The 1953 MkI models had twin pickups that had stamped Chrome covers with no blend control. The pickups were blended via the tone control; Full off being Bridge Pickup and as the tone control was advanced the Neck pickup was progressively activated. Later the MkII had two single-coil pickups on each neck with black plastic covers, the blend achieved by a small wheel attached to a pot that sat just behind the bridge, introduced in 1954. The bridge pick-up was always on, and the neck pickup could be fed in to taste using the blend pot. Because the pickups were wired with reversed polarities, blending in the neck pickup caused the pickup configuration to be "hum-bucking". Basically the pickup design was a Humbucker split in half and mounted as two interconnected units.

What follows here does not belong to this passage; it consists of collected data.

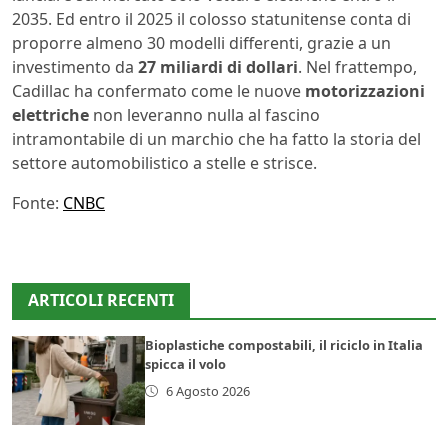
2035. Ed entro il 2025 il colosso statunitense conta di
proporre almeno 30 modelli differenti, grazie a un
investimento da
27 miliardi di dollari
. Nel frattempo,
Cadillac ha confermato come le nuove
motorizzazioni
elettriche
non leveranno nulla al fascino
intramontabile di un marchio che ha fatto la storia del
settore automobilistico a stelle e strisce.
Fonte:
CNBC
ARTICOLI RECENTI
Bioplastiche compostabili, il riciclo in Italia
spicca il volo
6 Agosto 2026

A neck selector switch controlled which neck's pickups were 'live'. On earlier 1950s models, the neck selector was controlled originally by slide switches and later by push-buttons. A single tone and a single volume control served the entire instrument.
The original 1953 models had a long scale length, at 26" (33 frets). From 1954 the scale length was reduced, and two shorter lengths were available, 24.5" (31 frets) and 22.5" (29 frets). To determine the guitar's scale count the markers past the 24th fret; there are 2, 3, and 4 markers for the 22.5", 24.5", and 26" guitars respectively.
Fender Deluxe 6/8
A single neck version was also available, called the "Fender Deluxe 6" or "Fender Deluxe 8", in both six and eight string versions respectively. NOTE: An earlier single neck guitar with a trapezoid shaped pickup was called the "Fender Deluxe" but it is not a Stringmaster guitar. These guitars are not Stringmasters but use a very similar neck design neck and the same electronics configuration and are often categorized with them. All models of Stringmaster and Deluxe were simply called steel guitars in Fender publications; since the domination of pedal steel guitar non-pedal guitars like the Stringmaster are often referred to as console steel guitars or lap steel guitars.